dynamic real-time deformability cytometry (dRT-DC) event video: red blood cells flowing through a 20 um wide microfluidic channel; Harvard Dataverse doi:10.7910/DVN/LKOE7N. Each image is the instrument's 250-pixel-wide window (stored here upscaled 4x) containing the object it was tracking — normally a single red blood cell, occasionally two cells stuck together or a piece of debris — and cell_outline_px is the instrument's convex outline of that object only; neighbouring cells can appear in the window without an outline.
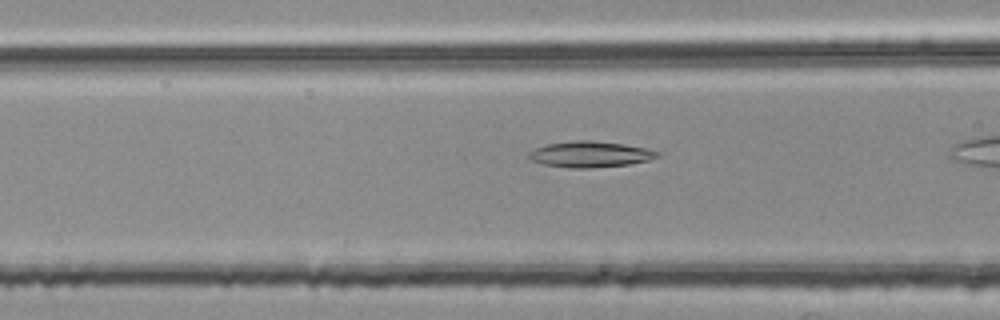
{"species": "common noctule bat (a hibernating species)", "species_latin": "Nyctalus noctula", "temperature_condition": "room temperature", "stored_images_in_passage": 8, "camera_frame_rate_fps": 3000, "um_per_image_px": 0.085, "animal": {"sex": "female", "body_mass_g": 25.1}, "frame": {"image": 1, "passage_image": 4, "time_ms": 1.0, "image_size_px": [1000, 320], "cell_outline_px": [[664, 152], [660, 156], [648, 160], [628, 164], [592, 168], [572, 168], [544, 164], [528, 160], [528, 152], [536, 148], [548, 144], [576, 140], [592, 140], [624, 144]], "centroid_in_image_um": [50.18, 13.11], "position_along_channel_um": 116.4, "area_um2": 19.48}}
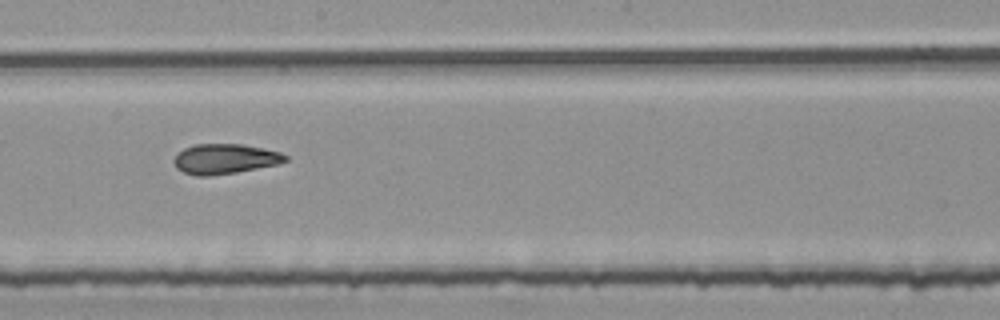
{"frame": {"image": 2, "passage_image": 8, "time_ms": 2.333, "image_size_px": [1000, 320], "cell_outline_px": [[288, 160], [276, 164], [236, 172], [208, 176], [196, 176], [184, 172], [176, 168], [172, 160], [184, 148], [196, 144], [244, 144], [264, 148], [280, 152], [288, 156]], "centroid_in_image_um": [19.11, 13.5], "position_along_channel_um": 229.1, "area_um2": 19.42}}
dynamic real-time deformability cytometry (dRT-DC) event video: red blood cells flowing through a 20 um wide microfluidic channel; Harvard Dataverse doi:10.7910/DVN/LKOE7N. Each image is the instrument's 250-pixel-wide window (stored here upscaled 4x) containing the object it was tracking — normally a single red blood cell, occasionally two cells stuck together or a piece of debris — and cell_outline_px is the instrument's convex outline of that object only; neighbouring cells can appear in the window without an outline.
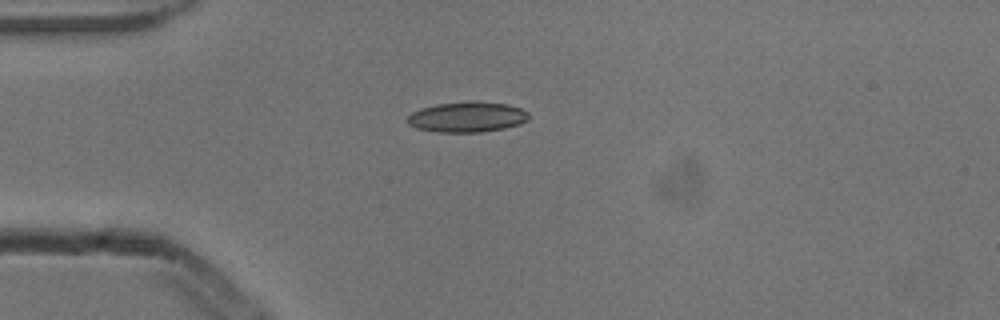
{"species": "common noctule bat (a hibernating species)", "species_latin": "Nyctalus noctula", "temperature_condition": "cold", "stored_images_in_passage": 40, "camera_frame_rate_fps": 3000, "um_per_image_px": 0.085, "animal": {"sex": "male", "body_mass_g": 13.3}, "frame": {"image": 1, "passage_image": 1, "time_ms": 0.0, "image_size_px": [1000, 320], "cell_outline_px": [[528, 120], [520, 124], [504, 128], [480, 132], [440, 132], [416, 128], [408, 124], [408, 116], [412, 112], [420, 108], [436, 104], [476, 100], [480, 100], [508, 104], [520, 108], [528, 112]], "centroid_in_image_um": [39.72, 9.92], "position_along_channel_um": 45.3, "area_um2": 21.68}}
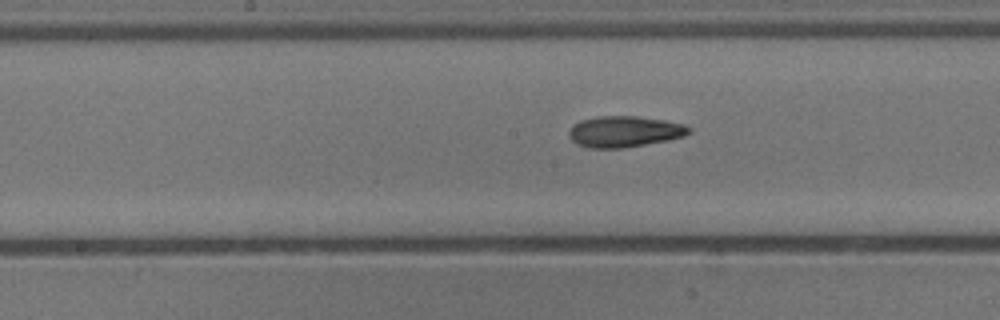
{"frame": {"image": 2, "passage_image": 14, "time_ms": 4.333, "image_size_px": [1000, 320], "cell_outline_px": [[692, 132], [684, 136], [668, 140], [620, 148], [588, 148], [576, 144], [568, 136], [568, 132], [572, 124], [580, 120], [596, 116], [636, 116], [664, 120], [684, 124], [692, 128]], "centroid_in_image_um": [53.05, 11.17], "position_along_channel_um": 195.1, "area_um2": 21.91}}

--*--

Transcribe every line in the entries above, taking out only the images.

dynamic real-time deformability cytometry (dRT-DC) event video: red blood cells flowing through a 20 um wide microfluidic channel; Harvard Dataverse doi:10.7910/DVN/LKOE7N. Each image is the instrument's 250-pixel-wide window (stored here upscaled 4x) containing the object it was tracking — normally a single red blood cell, occasionally two cells stuck together or a piece of debris — and cell_outline_px is the instrument's convex outline of that object only; neighbouring cells can appear in the window without an outline.
{"species": "common noctule bat (a hibernating species)", "species_latin": "Nyctalus noctula", "temperature_condition": "room temperature", "stored_images_in_passage": 8, "camera_frame_rate_fps": 3000, "um_per_image_px": 0.085, "animal": {"sex": "female", "body_mass_g": 25.1}, "frame": {"image": 1, "passage_image": 4, "time_ms": 1.0, "image_size_px": [1000, 320], "cell_outline_px": [[664, 152], [660, 156], [648, 160], [628, 164], [592, 168], [572, 168], [544, 164], [528, 160], [528, 152], [536, 148], [548, 144], [576, 140], [592, 140], [624, 144]], "centroid_in_image_um": [50.18, 13.11], "position_along_channel_um": 116.4, "area_um2": 19.48}}
{"frame": {"image": 2, "passage_image": 8, "time_ms": 2.333, "image_size_px": [1000, 320], "cell_outline_px": [[288, 160], [276, 164], [236, 172], [208, 176], [196, 176], [184, 172], [176, 168], [172, 160], [184, 148], [196, 144], [244, 144], [264, 148], [280, 152], [288, 156]], "centroid_in_image_um": [19.11, 13.5], "position_along_channel_um": 229.1, "area_um2": 19.42}}
dynamic real-time deformability cytometry (dRT-DC) event video: red blood cells flowing through a 20 um wide microfluidic channel; Harvard Dataverse doi:10.7910/DVN/LKOE7N. Each image is the instrument's 250-pixel-wide window (stored here upscaled 4x) containing the object it was tracking — normally a single red blood cell, occasionally two cells stuck together or a piece of debris — and cell_outline_px is the instrument's convex outline of that object only; neighbouring cells can appear in the window without an outline.
{"species": "common noctule bat (a hibernating species)", "species_latin": "Nyctalus noctula", "temperature_condition": "cold", "stored_images_in_passage": 40, "camera_frame_rate_fps": 3000, "um_per_image_px": 0.085, "animal": {"sex": "male", "body_mass_g": 13.3}, "frame": {"image": 1, "passage_image": 1, "time_ms": 0.0, "image_size_px": [1000, 320], "cell_outline_px": [[528, 120], [520, 124], [504, 128], [480, 132], [440, 132], [416, 128], [408, 124], [408, 116], [412, 112], [420, 108], [436, 104], [476, 100], [480, 100], [508, 104], [520, 108], [528, 112]], "centroid_in_image_um": [39.72, 9.92], "position_along_channel_um": 45.3, "area_um2": 21.68}}
{"frame": {"image": 2, "passage_image": 14, "time_ms": 4.333, "image_size_px": [1000, 320], "cell_outline_px": [[692, 132], [684, 136], [668, 140], [620, 148], [588, 148], [576, 144], [568, 136], [568, 132], [572, 124], [580, 120], [596, 116], [636, 116], [664, 120], [684, 124], [692, 128]], "centroid_in_image_um": [53.05, 11.17], "position_along_channel_um": 195.1, "area_um2": 21.91}}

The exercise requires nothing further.